Has anyone out there heard of or seen a northern exposure woodstove? It looks like a grandpa bear, grandma bear or timberline double door stove? It's at least 40 yrs old.


----------



## EatenByLimestone (Mar 11, 2019)

There are lots of old shops that were forced to close with EPA regulations.  It might have been a local shop.


----------



## Metalmantma (Mar 26, 2019)

*This is the insert version*


----------



## Jan Pijpelink (Mar 26, 2019)

Metalmantma said:


> *This is the insert version *
> View attachment 242710


No wonder I couldn't find it. It has a different name.


----------



## Metalmantma (Mar 27, 2019)

Sorry I had the name wrong, so Jan can you provide any info on that company? The woodstove I am asking about has been in my Aunts basement since the 80s.


----------



## Jan Pijpelink (Mar 27, 2019)

type northern comfort in the search field on the top right of the forum page. It took me here: https://www.hearth.com/talk/search/124104013/?q=northern+comfort&o=date&c[node]=19


----------



## begreen (Mar 27, 2019)

Northern Exposure had me up in Alaska with that quirky, fun show. I changed the title to Northern Comfort.


----------



## Metalmantma (Apr 29, 2019)

hahaha, northern exposure, I remember that show too, that's probably why I messed up the name of the stove, when I think alsaka I think cold and for i think stove. Anyway I am a fisher,all nighter  and timberline lover and I just recently picked up a small single door timberline


----------



## Metalmantma (Apr 29, 2019)

Then I came across this this morning


----------



## bholler (Apr 29, 2019)

Just another Fisher copy.  It will be pretty much the same as a comfortable Fisher.  Durable and able to crank out tons of BTUs but not efficient or clean burning at all


----------



## Metalmantma (May 5, 2019)

Yes it looks like a fisher door on a timberline body. Sides are wavy from over fire but will make a great deer camp All night burner. Beats the tiny very leaky boxwood  woodstove we have up there, that one had to be filled every 2 to 3 hrs.
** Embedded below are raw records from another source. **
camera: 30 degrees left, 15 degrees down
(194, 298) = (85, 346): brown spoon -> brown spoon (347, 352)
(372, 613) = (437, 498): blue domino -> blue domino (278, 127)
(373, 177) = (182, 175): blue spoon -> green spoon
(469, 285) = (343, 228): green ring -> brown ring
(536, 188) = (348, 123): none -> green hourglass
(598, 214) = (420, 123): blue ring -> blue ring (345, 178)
No joke I haven't gotten much sleep during deer season because of that woodstove.


----------



## begreen (May 5, 2019)

Metalmantma said:


> Beats the tiny very leaky boxwood woodstove we have up there, that one had to be filled every 2 to 3 hrs.


Yes, almost anything is better and safer as long as the flue and clearance requirements are honored.


----------